▸ **Problem statement**
If a line below contains the string "bottle", copy it out.

Data extracted from a collection:

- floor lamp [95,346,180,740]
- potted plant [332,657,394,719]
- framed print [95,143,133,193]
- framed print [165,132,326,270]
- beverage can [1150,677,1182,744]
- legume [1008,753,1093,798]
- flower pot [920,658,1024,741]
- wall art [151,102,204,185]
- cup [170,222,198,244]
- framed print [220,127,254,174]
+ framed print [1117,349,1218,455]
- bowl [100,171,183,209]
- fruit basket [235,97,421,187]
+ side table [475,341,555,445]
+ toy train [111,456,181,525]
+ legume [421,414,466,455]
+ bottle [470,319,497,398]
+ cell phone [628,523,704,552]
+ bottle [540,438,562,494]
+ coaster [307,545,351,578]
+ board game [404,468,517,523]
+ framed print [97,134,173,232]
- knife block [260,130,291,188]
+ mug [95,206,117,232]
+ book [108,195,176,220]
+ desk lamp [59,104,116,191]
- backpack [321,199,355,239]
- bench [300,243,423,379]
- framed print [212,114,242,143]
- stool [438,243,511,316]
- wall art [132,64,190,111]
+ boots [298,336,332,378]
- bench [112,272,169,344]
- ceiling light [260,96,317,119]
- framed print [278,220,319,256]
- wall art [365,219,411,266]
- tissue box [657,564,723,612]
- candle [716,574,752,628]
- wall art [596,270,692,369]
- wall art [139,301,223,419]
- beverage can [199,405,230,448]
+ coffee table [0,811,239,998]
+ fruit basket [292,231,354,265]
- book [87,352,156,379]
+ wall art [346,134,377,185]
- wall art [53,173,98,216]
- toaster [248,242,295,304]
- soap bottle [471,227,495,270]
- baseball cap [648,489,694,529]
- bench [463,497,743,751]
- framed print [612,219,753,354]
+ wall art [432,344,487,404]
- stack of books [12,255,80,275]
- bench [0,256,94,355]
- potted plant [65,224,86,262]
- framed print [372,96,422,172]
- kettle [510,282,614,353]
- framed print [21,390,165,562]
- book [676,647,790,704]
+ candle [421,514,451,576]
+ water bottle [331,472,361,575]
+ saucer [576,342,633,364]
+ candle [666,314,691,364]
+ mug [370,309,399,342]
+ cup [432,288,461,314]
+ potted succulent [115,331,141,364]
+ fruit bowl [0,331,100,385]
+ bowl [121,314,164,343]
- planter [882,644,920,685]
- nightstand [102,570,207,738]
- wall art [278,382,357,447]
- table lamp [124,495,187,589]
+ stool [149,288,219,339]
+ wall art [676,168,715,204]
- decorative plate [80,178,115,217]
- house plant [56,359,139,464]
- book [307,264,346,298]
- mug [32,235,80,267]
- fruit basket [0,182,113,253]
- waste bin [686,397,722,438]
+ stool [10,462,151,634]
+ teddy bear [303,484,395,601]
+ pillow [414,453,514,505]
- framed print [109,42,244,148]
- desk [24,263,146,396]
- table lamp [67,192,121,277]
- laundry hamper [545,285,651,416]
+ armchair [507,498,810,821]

▸ **Exercise answer**
+ bottle [470,319,497,398]
+ bottle [540,438,562,494]
- soap bottle [471,227,495,270]
+ water bottle [331,472,361,575]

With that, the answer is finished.